Entries shown START

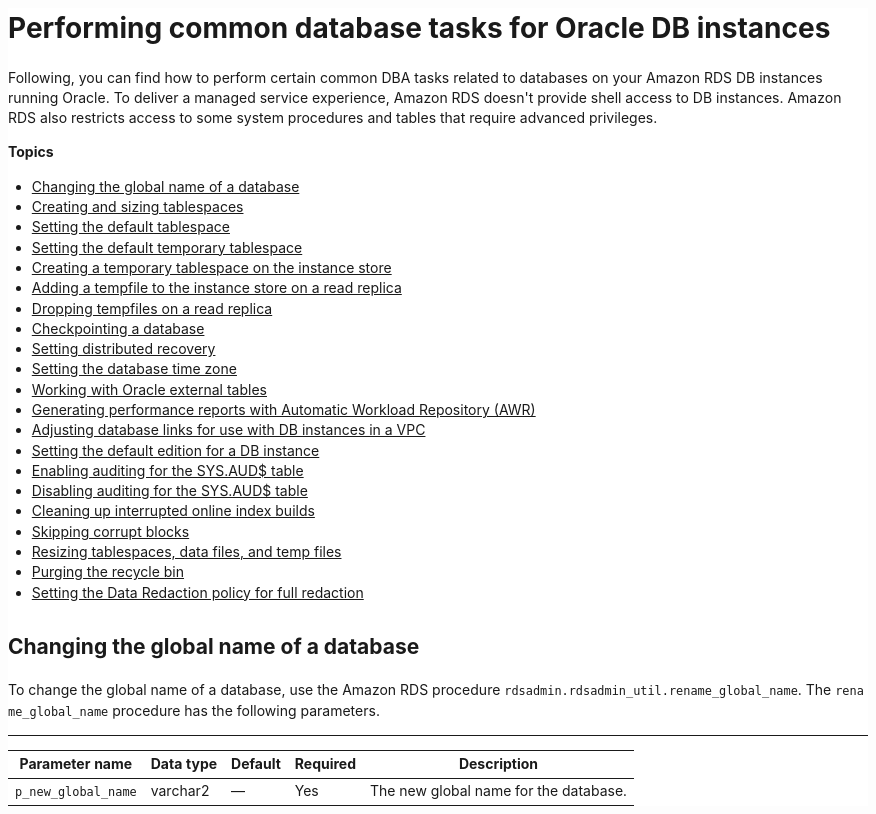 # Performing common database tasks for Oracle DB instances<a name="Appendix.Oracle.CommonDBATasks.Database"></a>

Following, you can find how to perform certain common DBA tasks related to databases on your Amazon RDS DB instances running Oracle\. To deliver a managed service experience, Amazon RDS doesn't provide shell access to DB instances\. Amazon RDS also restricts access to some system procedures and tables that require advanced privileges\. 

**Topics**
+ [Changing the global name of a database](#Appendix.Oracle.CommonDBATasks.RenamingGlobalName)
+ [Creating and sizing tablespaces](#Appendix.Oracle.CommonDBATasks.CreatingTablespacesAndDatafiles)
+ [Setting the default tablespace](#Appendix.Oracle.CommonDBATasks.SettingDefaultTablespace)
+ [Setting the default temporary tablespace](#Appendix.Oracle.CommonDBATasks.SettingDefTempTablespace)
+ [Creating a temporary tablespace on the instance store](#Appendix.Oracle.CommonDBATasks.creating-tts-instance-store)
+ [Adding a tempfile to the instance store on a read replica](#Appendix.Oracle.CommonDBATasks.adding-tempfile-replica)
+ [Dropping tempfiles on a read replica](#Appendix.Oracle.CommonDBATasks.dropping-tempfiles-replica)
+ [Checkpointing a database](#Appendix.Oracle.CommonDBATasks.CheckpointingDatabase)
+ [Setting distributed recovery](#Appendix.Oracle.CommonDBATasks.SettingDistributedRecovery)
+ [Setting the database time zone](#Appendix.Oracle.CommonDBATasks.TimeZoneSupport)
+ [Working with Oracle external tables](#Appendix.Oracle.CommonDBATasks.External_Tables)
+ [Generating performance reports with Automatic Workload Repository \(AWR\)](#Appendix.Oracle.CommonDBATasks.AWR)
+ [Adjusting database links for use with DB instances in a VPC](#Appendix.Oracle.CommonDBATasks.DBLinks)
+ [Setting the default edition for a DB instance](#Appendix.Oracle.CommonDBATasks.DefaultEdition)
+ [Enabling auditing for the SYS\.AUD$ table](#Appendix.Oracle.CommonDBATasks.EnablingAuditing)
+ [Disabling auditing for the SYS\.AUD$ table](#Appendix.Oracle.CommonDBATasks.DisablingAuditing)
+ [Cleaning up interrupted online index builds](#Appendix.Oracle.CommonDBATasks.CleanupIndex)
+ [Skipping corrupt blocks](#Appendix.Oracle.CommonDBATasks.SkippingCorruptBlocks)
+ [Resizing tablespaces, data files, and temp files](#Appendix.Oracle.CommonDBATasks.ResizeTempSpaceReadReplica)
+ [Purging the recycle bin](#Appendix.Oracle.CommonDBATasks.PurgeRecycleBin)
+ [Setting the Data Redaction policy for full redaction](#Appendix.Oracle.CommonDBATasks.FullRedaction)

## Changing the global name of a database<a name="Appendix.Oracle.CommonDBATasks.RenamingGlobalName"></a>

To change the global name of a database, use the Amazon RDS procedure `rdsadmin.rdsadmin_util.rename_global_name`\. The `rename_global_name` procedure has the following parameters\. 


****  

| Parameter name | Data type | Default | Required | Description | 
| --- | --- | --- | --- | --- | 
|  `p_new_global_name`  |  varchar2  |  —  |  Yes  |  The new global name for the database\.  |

Entries shown END

# Exercise requirements
Copy out verbatim the part of the items that opens with the line containing "To change the" and closes with the final line of the items, including both of those lines.

# Answer for this exercise
To change the global name of a database, use the Amazon RDS procedure `rdsadmin.rdsadmin_util.rename_global_name`\. The `rename_global_name` procedure has the following parameters\. 


****  

| Parameter name | Data type | Default | Required | Description | 
| --- | --- | --- | --- | --- | 
|  `p_new_global_name`  |  varchar2  |  —  |  Yes  |  The new global name for the database\.  |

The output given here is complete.